Let me see if I can code something along these lines and we can look at how that turns out.

Based on your comments I have one more idea for a good heuristic. What if we detect a dynamic branch (e.g. “br ”, “tbb …”, etc…) and store the register state for that place. Then when we find a block with no unwind info for the first instruction then we use the one we saved for the dynamic branch (as we know that the only way that block can be reached is through a dynamic branch). If there is exactly 1 dynamic branch in the code then this should gave us the “perfect” result while if we have multiple dynamic branches then we will pick one “randomly” but for compiler generated code I think it will be good enough.

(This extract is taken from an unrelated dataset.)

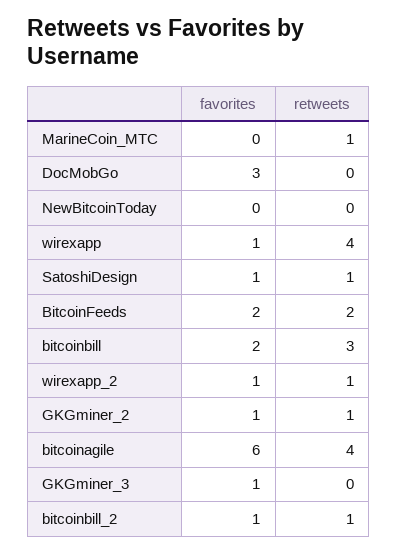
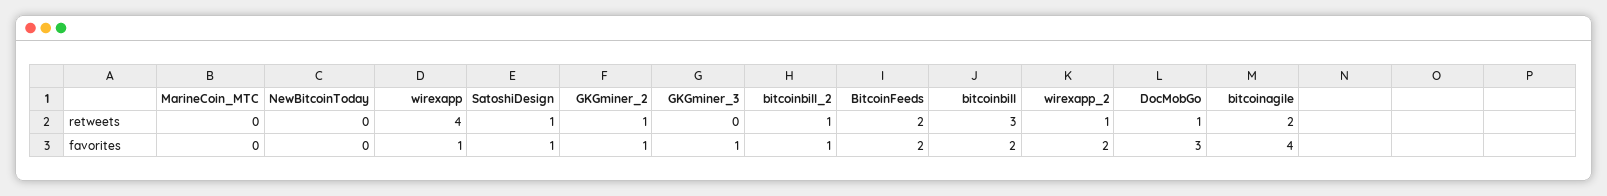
retweets, MarineCoin_MTC: 1 -> 0
retweets, DocMobGo: 0 -> 1
favorites, wirexapp_2: 1 -> 2
favorites, bitcoinagile: 6 -> 4
retweets, bitcoinagile: 4 -> 2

The only tricky case is if we fail to detect the dynamic branch but that should be easy to fix as we already track every branch on ARM (for single stepping) and doing it on AArch64 should be easy as well.

I like that idea. A bunch of other work just landed on my desk so it might be a bit before I do it, but I'll see how that patch looks.